Kanguru Defteri; gerçekliği kıran eleştirel bir metin | Emek Erez

Her ânı birbirine benzeyen günlere hapsolmuş bir yaşam, çağımızda bireyin önemli sorunlarından. Bu öyle normal bir hâl almış ki çoğu zaman farkına bile varmıyoruz. Çalan saatin ziliyle güne başlayıp yollara düşen, yaptığı işi sadece yaşamını devam ettirmek için yapan, sıkıntı ile varlık çabasının iç içe geçtiği bir hayat. Gündelik yaşamımızda bunu kıramasak da bunu başarabilen edebiyat metinleri var neyse ki.

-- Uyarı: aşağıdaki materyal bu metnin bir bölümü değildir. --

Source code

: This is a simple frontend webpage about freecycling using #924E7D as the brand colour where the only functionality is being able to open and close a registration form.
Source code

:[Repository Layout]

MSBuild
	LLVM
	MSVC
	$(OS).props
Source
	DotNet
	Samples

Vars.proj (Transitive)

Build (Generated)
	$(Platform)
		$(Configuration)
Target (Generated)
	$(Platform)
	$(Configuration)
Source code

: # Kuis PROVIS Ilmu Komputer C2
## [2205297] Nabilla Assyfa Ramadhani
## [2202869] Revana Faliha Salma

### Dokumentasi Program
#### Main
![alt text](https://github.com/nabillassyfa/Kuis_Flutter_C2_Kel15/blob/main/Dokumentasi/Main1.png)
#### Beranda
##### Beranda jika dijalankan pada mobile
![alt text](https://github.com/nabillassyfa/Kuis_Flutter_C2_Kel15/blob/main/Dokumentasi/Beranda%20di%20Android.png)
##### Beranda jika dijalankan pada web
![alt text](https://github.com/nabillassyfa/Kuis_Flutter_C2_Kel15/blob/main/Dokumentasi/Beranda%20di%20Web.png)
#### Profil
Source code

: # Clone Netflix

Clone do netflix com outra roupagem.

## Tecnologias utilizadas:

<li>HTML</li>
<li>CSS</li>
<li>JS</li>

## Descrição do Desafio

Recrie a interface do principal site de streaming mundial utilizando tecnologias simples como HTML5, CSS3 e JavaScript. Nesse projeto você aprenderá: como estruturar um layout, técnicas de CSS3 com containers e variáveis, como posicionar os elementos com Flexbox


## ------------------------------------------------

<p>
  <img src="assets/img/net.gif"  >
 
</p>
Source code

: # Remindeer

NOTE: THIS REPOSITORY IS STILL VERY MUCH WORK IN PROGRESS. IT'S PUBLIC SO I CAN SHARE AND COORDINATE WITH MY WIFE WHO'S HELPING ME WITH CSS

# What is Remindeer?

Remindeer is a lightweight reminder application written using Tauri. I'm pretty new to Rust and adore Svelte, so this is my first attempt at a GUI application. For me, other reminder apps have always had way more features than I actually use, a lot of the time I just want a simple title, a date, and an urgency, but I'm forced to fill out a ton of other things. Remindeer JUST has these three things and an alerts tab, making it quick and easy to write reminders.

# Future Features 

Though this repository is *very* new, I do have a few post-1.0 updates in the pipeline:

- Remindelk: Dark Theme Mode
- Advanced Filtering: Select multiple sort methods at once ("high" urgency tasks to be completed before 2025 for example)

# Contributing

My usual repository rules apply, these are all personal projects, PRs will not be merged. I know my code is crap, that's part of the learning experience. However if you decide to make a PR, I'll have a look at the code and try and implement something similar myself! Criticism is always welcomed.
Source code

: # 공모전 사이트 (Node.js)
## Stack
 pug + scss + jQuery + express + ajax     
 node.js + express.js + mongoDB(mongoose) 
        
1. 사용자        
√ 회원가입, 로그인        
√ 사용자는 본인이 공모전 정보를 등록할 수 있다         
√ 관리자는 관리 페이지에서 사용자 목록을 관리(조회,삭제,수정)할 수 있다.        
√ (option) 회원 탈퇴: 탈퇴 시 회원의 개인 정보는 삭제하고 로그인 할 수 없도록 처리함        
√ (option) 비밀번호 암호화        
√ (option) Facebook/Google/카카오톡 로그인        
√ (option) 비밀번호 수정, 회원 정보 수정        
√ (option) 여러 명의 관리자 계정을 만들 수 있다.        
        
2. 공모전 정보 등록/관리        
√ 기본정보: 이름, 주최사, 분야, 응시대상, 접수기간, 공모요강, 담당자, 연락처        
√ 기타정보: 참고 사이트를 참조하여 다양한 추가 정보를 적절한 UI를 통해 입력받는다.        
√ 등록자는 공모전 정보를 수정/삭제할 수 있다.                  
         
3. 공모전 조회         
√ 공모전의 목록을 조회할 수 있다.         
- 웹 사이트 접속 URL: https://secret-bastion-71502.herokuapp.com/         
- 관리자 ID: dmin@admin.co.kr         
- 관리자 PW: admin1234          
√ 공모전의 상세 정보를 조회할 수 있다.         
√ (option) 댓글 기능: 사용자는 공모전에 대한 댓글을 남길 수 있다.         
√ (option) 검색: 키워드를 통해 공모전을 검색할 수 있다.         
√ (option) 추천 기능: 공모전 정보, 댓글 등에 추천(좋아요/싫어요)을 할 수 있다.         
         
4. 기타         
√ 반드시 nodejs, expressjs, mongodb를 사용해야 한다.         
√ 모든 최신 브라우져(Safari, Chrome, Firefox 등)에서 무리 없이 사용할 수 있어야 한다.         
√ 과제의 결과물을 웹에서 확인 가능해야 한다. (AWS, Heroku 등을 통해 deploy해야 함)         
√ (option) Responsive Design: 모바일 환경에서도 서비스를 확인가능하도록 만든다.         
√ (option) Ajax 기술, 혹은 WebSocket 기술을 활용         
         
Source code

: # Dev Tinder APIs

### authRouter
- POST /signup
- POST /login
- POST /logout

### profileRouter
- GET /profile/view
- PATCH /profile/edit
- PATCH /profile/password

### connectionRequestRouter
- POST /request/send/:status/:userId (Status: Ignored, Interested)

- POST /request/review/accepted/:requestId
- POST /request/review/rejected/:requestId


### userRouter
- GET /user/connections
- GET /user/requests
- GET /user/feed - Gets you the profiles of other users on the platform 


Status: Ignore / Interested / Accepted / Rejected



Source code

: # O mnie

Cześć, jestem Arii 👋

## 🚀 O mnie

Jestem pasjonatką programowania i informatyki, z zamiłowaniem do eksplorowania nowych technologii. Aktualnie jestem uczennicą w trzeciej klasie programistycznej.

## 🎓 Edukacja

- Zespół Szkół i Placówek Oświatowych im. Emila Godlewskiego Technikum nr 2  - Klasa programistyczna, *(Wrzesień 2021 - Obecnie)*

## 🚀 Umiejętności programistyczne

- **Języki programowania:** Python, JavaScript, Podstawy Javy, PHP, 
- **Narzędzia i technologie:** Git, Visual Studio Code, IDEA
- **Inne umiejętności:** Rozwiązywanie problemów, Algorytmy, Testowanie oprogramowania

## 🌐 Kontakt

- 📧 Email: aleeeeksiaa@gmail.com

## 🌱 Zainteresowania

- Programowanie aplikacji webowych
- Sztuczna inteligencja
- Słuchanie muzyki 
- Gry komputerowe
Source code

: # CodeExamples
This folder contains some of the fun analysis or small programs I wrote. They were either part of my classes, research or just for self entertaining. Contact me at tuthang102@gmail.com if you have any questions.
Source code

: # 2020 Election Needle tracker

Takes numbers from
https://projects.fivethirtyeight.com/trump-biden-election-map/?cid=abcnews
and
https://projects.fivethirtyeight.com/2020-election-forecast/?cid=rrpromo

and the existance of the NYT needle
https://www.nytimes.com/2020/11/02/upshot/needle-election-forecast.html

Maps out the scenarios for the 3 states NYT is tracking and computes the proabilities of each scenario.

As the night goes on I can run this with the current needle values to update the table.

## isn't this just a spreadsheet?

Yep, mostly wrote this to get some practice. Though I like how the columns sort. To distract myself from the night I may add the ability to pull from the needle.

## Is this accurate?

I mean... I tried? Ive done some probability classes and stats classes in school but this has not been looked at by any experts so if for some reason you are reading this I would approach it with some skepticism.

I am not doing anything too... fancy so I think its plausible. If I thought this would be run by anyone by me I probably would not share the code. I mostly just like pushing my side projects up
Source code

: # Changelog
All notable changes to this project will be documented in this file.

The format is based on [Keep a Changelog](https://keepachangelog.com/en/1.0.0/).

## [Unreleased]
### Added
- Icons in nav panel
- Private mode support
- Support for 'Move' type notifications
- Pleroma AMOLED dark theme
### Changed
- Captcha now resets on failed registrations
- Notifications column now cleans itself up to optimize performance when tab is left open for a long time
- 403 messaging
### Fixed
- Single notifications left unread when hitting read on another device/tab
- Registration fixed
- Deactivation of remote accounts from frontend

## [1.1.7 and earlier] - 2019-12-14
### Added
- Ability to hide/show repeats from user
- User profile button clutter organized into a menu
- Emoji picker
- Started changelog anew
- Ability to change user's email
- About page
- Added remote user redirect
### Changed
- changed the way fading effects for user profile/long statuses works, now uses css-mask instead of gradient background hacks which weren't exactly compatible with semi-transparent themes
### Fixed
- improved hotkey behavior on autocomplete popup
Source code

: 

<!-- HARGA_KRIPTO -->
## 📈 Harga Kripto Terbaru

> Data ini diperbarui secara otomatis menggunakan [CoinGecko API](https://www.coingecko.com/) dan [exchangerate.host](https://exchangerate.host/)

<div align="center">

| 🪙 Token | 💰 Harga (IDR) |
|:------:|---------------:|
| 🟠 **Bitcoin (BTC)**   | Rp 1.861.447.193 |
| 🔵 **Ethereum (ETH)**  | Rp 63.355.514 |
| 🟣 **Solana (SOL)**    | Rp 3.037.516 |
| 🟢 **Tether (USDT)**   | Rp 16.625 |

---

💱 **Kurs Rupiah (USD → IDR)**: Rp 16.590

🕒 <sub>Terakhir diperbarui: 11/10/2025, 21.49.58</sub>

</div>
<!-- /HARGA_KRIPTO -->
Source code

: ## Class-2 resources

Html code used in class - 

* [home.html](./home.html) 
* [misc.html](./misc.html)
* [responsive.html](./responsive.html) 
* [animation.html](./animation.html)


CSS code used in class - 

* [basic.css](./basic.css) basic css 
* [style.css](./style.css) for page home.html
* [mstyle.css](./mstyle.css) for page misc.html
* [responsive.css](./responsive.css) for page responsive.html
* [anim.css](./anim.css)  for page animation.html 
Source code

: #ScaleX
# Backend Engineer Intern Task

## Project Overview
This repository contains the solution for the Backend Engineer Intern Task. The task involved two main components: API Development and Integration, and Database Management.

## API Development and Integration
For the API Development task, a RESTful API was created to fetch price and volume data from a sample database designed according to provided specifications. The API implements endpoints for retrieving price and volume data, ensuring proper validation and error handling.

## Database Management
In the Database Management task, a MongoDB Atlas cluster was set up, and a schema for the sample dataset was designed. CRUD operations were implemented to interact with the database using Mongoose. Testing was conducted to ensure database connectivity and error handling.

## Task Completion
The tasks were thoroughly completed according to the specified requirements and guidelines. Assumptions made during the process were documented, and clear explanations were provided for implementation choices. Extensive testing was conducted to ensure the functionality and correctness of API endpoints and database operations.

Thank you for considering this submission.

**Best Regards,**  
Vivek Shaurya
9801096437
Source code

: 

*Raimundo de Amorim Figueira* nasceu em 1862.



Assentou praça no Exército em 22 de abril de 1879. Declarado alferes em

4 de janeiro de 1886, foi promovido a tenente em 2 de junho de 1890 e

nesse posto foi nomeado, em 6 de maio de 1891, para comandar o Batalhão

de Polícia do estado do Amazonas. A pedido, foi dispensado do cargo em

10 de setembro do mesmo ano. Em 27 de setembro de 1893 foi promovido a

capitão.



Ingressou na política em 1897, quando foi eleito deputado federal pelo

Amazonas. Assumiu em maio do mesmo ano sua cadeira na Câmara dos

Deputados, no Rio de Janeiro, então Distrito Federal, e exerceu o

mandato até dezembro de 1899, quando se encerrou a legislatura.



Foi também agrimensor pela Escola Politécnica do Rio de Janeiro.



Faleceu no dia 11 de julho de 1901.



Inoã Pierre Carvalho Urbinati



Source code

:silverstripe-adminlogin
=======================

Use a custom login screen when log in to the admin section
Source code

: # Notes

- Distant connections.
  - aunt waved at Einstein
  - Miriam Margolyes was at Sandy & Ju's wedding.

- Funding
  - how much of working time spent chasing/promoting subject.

Yaşamı rutin bir şekilde devam ediyorken, karakterlerinin başına gelen bir olay ile bizi birden gerçekliğin dışına çıkaran, Kafkavari üslupla yazılmış metinlerin başardığı şeylerden birisi de bu normalliği kırmak. Kobo Abe’nin “Kanguru Defteri” adlı kitabı da böyle bir metin. Sıradan bir yaşam süren, işine giden, işyeri kurallarına öylesine uyan kitabın başkarakteri, bir sabah bacağında farklılık hissederek başlıyor güne. Başta üzerinde durmasa da turp filizi olduğunu düşündüğü bitkilerin bacağında bitivermesi, karakterimizi bambaşka bir dünyanın içerisine sokuyor. Kobo Abe’nin kitabı, bu absürt olay ve kahramanı üzerinden, kurumlar, modern dünyada bireyin durumu, tüketim gibi pek çok konuyu sorgulatıyor okura.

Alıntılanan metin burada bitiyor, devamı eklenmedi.